§ **Instructions for the task**
Please return the lines below verbatim, beginning at the one that has "The quarantine results" and stopping after the one that has "Selecting a table", and add no other lines.

╔══

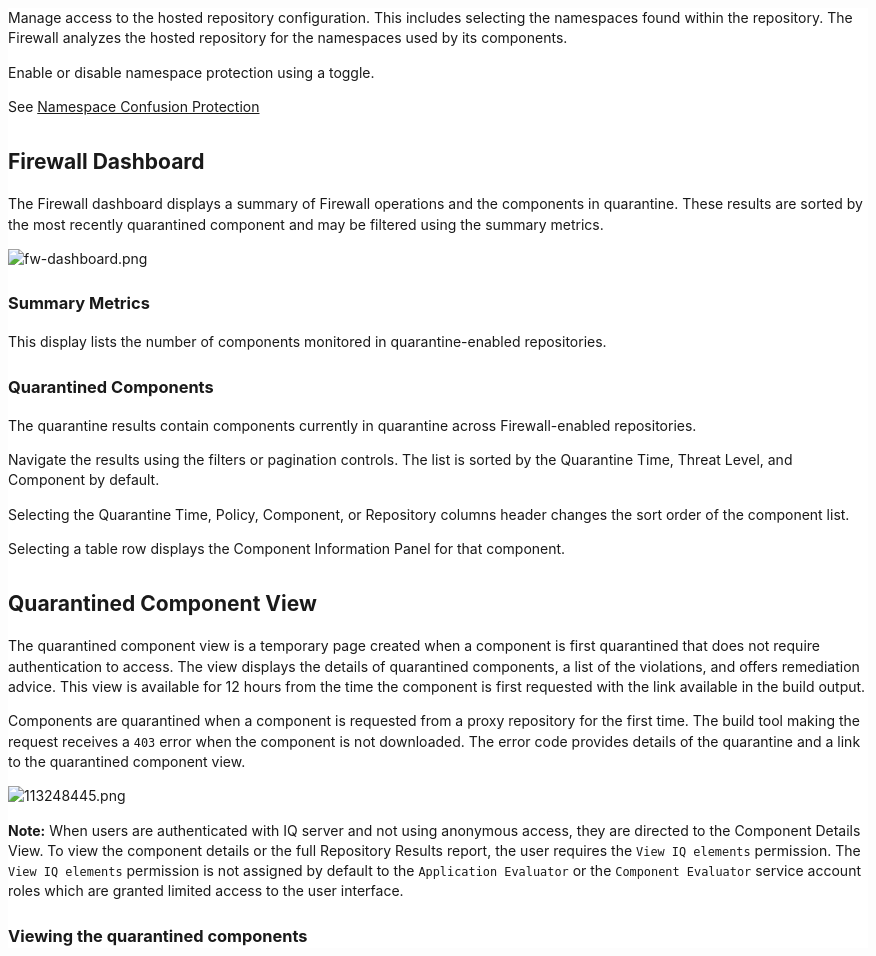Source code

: Manage access to the hosted repository configuration. This includes selecting the namespaces found within the repository. The Firewall analyzes the hosted repository for the namespaces used by its components.

Enable or disable namespace protection using a toggle.

See [Namespace Confusion Protection](#UUID-53279c26-0859-f790-35e9-7d43cfff316d)

## Firewall Dashboard

The Firewall dashboard displays a summary of Firewall operations and the components in quarantine. These results are sorted by the most recently quarantined component and may be filtered using the summary metrics.

![fw-dashboard.png](/docs-at-surgery-poc/assets/images/uuid-32db73d7-a192-2a4d-9497-d43da8df3fe7.png)

### Summary Metrics

This display lists the number of components monitored in quarantine-enabled repositories.

### Quarantined Components

The quarantine results contain components currently in quarantine across Firewall-enabled repositories.

Navigate the results using the filters or pagination controls. The list is sorted by the Quarantine Time, Threat Level, and Component by default.

Selecting the Quarantine Time, Policy, Component, or Repository columns header changes the sort order of the component list.

Selecting a table row displays the Component Information Panel for that component.

## Quarantined Component View

The quarantined component view is a temporary page created when a component is first quarantined that does not require authentication to access. The view displays the details of quarantined components, a list of the violations, and offers remediation advice. This view is available for 12 hours from the time the component is first requested with the link available in the build output.

Components are quarantined when a component is requested from a proxy repository for the first time. The build tool making the request receives a `403` error when the component is not downloaded. The error code provides details of the quarantine and a link to the quarantined component view.

![113248445.png](/docs-at-surgery-poc/assets/images/uuid-9f41891a-0401-2b7f-8e3d-d7757714d6f2.png)

**Note:** When users are authenticated with IQ server and not using anonymous access, they are directed to the Component Details View. To view the component details or the full Repository Results report, the user requires the `View IQ elements` permission. The `View IQ elements` permission is not assigned by default to the `Application Evaluator` or the `Component Evaluator` service account roles which are granted limited access to the user interface.

### Viewing the quarantined components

╚══

§ **Problem solution**
The quarantine results contain components currently in quarantine across Firewall-enabled repositories.

Navigate the results using the filters or pagination controls. The list is sorted by the Quarantine Time, Threat Level, and Component by default.

Selecting the Quarantine Time, Policy, Component, or Repository columns header changes the sort order of the component list.

Selecting a table row displays the Component Information Panel for that component.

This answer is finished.